_Selected passage:_
——————————
Let’s talk vaginas today. Why not? It’s Tuesday. Didn’t you know that’s TalkVaginaTuesdays? Sorry it’s so late in the day. You better get in as much vagina talk between now and midnight as POSSIBLE.
So in honor of TVT, we’re going to talk about birth. Many many many of you have asked me about Yoshi’s birth. Will I have another C-section? Will I attempt a VBAC (vaginal birth after cesarean). I can tell you this: From the moment that pee stick turned double time, this has weighed heavily on my mind.
I really didn’t know anything about my situation or my options. For those who are new here, I had planned a natural birth the first time around with midwives and birth centers and singing fairies and ended up with an unwanted cesarean. You can read the birth story here, here and here. And then, you can talk about it with people in honor of TVT.
The one thing I knew right away was that I wanted a doula. Having a doula was the best decision I made since duel room DVR’s. Especially since B took THREE naps during labor. You heard me. A good friend of mine had recently become certified to be a doula and I knew she was the winner of the game. I am very comfortable with her and she’s my favorite hippie. She also cooked food for me for weeks while I couldn’t even look a piece of bread in the face without punching it and puking.
What I didn’t know was where I was going to have this baby and how. I researched VBAC’s. I read some stuff. I read more stuff. I talked to VBAC patients. I talked to doctors. I found out that the biggest risk with VBAC is uterine rupture. Which is definitely JUST as scary as it sounds. It can rupture from your scar and if the baby doesn’t come out within like minutes, the baby dies and you probably die too. DIE. But then I found out that the chance of this happening is .4%. Double lightening strikes is more likely.
What I also didn’t know was that risks involved in a 2nd and 3rd and future c-sections is WAY higher than anyone tells you. Cutting through scar tissue over and over is dangerous. Being in major surgery in general is dangerous. A friend of a friend had a 2nd C-section and after much complication had to have a hysterectomy. I know it’s not common, but the risks are there and are greater than .4%.
——————————
_Dataset excerpts:_
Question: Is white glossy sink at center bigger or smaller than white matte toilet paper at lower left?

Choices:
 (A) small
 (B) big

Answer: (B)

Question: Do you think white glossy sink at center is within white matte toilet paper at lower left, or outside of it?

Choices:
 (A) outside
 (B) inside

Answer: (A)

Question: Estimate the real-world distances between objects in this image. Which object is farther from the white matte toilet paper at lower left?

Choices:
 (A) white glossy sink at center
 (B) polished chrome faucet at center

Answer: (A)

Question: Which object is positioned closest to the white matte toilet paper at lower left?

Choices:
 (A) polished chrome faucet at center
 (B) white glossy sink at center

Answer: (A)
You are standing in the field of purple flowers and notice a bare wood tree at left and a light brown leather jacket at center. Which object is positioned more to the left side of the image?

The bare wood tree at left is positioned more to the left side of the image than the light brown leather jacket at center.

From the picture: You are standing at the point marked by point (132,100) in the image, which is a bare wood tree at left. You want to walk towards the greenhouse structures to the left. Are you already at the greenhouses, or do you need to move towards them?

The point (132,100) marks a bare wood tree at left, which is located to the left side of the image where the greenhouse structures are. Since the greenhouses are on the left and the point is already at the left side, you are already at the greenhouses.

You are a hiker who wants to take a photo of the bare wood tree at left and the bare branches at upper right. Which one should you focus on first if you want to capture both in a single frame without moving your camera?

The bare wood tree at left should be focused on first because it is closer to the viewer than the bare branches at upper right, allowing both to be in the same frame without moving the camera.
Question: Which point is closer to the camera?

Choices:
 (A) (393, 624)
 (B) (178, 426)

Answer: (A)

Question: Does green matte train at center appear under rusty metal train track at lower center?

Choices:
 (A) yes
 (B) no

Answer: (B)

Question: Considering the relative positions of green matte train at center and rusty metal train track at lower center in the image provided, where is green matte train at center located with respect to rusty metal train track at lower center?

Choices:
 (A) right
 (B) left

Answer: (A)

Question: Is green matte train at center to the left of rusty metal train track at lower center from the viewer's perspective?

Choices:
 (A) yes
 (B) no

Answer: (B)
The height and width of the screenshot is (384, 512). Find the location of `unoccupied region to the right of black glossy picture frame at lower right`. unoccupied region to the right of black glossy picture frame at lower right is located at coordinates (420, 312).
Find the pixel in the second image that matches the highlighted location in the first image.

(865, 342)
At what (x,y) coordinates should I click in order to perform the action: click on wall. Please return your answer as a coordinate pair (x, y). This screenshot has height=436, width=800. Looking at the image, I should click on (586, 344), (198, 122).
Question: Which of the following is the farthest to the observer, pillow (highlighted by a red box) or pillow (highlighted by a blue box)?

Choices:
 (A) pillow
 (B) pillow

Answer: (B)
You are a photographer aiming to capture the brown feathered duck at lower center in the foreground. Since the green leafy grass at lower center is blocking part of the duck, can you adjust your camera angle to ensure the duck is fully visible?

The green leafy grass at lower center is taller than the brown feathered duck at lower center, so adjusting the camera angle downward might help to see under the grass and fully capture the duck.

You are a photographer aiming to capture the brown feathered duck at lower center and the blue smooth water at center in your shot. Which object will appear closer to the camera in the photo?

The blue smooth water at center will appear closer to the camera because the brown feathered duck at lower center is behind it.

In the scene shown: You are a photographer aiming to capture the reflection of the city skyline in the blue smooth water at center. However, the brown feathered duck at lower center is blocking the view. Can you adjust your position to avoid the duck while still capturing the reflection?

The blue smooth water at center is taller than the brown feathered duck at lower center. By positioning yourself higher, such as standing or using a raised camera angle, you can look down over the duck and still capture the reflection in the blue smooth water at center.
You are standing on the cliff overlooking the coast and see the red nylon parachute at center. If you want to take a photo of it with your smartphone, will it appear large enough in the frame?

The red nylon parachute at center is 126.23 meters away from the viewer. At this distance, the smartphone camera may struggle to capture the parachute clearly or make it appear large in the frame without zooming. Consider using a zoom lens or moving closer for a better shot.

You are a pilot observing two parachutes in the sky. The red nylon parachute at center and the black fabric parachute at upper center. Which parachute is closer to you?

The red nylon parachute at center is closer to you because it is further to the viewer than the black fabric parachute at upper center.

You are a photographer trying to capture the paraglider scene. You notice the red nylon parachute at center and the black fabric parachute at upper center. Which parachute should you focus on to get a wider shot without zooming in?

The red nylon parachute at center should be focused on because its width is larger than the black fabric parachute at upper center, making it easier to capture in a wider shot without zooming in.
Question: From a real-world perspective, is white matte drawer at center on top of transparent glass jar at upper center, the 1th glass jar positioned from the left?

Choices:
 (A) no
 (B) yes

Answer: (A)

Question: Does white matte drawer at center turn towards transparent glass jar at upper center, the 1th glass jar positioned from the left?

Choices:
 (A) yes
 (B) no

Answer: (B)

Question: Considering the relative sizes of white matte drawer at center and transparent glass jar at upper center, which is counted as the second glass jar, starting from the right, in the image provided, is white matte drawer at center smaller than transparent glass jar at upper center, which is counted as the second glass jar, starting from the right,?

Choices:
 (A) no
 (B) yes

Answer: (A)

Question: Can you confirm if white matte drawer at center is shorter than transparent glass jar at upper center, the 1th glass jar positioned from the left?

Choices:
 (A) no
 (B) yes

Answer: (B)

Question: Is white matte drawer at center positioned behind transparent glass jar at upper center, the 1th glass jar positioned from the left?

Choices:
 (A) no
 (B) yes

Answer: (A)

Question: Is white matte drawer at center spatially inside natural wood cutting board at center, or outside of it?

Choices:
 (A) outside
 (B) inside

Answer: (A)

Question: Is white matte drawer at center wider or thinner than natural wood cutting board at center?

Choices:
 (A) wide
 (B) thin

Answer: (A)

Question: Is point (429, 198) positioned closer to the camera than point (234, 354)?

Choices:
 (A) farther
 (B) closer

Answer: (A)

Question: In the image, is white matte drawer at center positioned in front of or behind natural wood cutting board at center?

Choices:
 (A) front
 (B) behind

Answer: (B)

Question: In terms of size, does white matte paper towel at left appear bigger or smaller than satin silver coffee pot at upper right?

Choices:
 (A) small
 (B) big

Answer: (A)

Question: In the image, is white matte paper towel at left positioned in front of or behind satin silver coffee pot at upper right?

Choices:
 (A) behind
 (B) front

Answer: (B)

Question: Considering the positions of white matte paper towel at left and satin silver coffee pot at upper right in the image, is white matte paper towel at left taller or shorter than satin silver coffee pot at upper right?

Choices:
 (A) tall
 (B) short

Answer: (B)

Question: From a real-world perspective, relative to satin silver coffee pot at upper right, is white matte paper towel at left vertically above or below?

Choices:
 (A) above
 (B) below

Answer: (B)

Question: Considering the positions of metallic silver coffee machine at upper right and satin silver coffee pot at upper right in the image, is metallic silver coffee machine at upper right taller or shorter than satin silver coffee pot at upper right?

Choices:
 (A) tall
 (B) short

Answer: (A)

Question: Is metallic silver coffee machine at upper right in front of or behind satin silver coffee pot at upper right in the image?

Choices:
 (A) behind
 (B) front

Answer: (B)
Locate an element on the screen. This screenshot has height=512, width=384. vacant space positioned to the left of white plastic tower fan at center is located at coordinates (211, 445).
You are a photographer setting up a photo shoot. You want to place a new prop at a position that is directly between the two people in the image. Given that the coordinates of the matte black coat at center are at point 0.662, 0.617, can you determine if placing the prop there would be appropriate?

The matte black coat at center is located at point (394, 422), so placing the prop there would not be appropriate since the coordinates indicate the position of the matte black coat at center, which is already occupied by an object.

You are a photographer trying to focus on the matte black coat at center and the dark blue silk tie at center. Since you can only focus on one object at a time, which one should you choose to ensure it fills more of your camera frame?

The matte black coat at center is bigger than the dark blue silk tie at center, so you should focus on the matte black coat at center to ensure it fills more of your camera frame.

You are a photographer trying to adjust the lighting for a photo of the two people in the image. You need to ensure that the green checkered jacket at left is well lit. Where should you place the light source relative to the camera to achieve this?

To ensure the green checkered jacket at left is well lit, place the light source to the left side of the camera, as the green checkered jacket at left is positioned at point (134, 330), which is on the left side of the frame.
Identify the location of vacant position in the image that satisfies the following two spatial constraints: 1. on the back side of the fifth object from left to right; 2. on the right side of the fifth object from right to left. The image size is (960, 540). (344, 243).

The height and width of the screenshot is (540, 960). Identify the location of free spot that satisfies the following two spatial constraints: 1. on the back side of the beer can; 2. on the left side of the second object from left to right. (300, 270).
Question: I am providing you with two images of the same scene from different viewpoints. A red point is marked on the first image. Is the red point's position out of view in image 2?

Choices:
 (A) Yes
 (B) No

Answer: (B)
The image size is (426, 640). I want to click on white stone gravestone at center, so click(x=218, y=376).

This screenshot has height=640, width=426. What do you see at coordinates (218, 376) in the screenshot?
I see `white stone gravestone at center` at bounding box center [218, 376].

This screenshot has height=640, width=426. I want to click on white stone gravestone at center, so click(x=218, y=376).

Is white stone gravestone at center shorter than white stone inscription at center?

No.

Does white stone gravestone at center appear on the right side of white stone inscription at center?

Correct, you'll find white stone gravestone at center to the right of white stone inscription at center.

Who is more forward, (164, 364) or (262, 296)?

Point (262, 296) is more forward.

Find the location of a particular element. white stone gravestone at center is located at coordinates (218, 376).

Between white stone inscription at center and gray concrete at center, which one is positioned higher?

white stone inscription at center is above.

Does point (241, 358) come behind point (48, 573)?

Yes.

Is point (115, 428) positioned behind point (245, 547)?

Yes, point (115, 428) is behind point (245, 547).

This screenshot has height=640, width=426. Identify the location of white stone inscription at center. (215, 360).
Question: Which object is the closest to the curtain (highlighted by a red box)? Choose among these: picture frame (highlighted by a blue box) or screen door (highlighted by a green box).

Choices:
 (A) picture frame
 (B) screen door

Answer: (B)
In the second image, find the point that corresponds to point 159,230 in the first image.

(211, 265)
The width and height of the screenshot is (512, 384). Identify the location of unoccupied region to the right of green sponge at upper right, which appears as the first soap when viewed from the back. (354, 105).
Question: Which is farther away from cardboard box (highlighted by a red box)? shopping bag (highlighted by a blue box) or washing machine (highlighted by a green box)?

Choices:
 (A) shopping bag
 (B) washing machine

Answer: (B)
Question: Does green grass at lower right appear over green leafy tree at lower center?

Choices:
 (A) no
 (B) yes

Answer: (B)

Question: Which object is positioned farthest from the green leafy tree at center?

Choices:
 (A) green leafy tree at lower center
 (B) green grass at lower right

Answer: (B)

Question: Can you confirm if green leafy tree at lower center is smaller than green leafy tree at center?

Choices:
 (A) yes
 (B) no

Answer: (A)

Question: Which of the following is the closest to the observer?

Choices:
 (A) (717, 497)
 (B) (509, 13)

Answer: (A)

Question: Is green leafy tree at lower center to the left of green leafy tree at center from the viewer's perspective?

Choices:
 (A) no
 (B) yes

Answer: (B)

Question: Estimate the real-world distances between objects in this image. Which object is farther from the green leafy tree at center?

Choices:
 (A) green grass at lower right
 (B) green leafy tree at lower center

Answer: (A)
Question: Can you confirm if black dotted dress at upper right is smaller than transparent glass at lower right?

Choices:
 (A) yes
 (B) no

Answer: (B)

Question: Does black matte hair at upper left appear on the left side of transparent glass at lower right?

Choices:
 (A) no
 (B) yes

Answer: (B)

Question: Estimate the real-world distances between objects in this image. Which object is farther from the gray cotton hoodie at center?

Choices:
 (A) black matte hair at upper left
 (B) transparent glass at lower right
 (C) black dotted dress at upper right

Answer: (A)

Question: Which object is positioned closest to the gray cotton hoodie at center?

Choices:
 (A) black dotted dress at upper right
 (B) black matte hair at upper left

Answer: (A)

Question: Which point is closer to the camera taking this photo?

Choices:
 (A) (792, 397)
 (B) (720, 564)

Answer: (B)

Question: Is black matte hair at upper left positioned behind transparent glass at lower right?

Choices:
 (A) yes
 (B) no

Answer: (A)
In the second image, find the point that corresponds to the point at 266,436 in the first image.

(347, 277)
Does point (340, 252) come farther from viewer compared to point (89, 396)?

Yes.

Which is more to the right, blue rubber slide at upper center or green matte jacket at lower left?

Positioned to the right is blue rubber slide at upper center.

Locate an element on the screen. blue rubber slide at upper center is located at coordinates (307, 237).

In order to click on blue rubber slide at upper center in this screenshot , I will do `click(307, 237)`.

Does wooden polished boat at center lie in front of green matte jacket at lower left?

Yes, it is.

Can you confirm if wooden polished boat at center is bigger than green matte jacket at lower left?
——————————
_To do:_
(1) Please list the things the post on birth after a cesarean says the first birth was planned with.
(2) Carry the post on birth after a cesarean forward, starting after its final sentence.

_Answers below:_
(1) midwives, birth centers, singing fairies

(2)
So I was cool with my VBAC decision. It makes sense. Surely finding a midwife or a doctor would be easy. WRONG SONG DONG. See, in the 90’s some science wad said that it was mandatory for the hospital of a VBAC patient to have anesthesia available immediately. This scared the shit out of doctors and they stopped supporting VBAC’s. One thing I know about doctors is that they do whatever it takes to protect themselves. And anything that lessens risk for them they are going to push on you. So no, I could not find a doctor for the life of me. I got very discouraged.
What I could find was a ton of midwives who would deliver Yoshi…AT HOME. Woah. Home birth? I mean I did always want a water birth like I see on a Baby Story. It would be nice to not be in a hospital having every last drug shoved down my throat. But I had to think…at what point am I doing this more for me and less for Yoshi? Now I don’t blame anyone for having a home birth. I think it’s a great option. But with a VBAC there is SOME risk involved. And being the mental patient headcase that I am, I’d be a nervous wreck. So I was determined to find a hospital and a doctor or midwife who would support me.
In the entire Philadelphia area (and I’m talking entire area) I found 3 places that I could go to. A midwife who delivers at a hospital (my first choice), a traditional OBGYN practice that delivers at a hospital and a practice of midwives that delivers at UPENN (which is sort of far for us). I’m meeting with the midwife next week and I have all of my fingers crossed.
Now, I’ll say all of this:
1) Please PLEASE do not leave me comments with your horror story VBAC. Please also do not email me. I have already received emails and I understand that you had a bad experience, but I’m trying to stay positive.
2) Although I’m really pushing for a vagina birth, I’m not totally sure I’m going to be able to have a natural birth. Trust, I would love to. But I’ve been through labor before and it’s damn hard. I’m going to take classes and educate the shit out of myself this time so when some nurse says “I’m going to stick this in your vagina now”, I know the risks and benefits for myself.
3) Yes, the most important thing is Yoshi’s health. And if there was any risk or chance that a vaginal birth would hurt Yoshi, I would have another c section. However I really do believe that a vaginal birth is not only healthier for me and the baby, it’s less risk than another c-section.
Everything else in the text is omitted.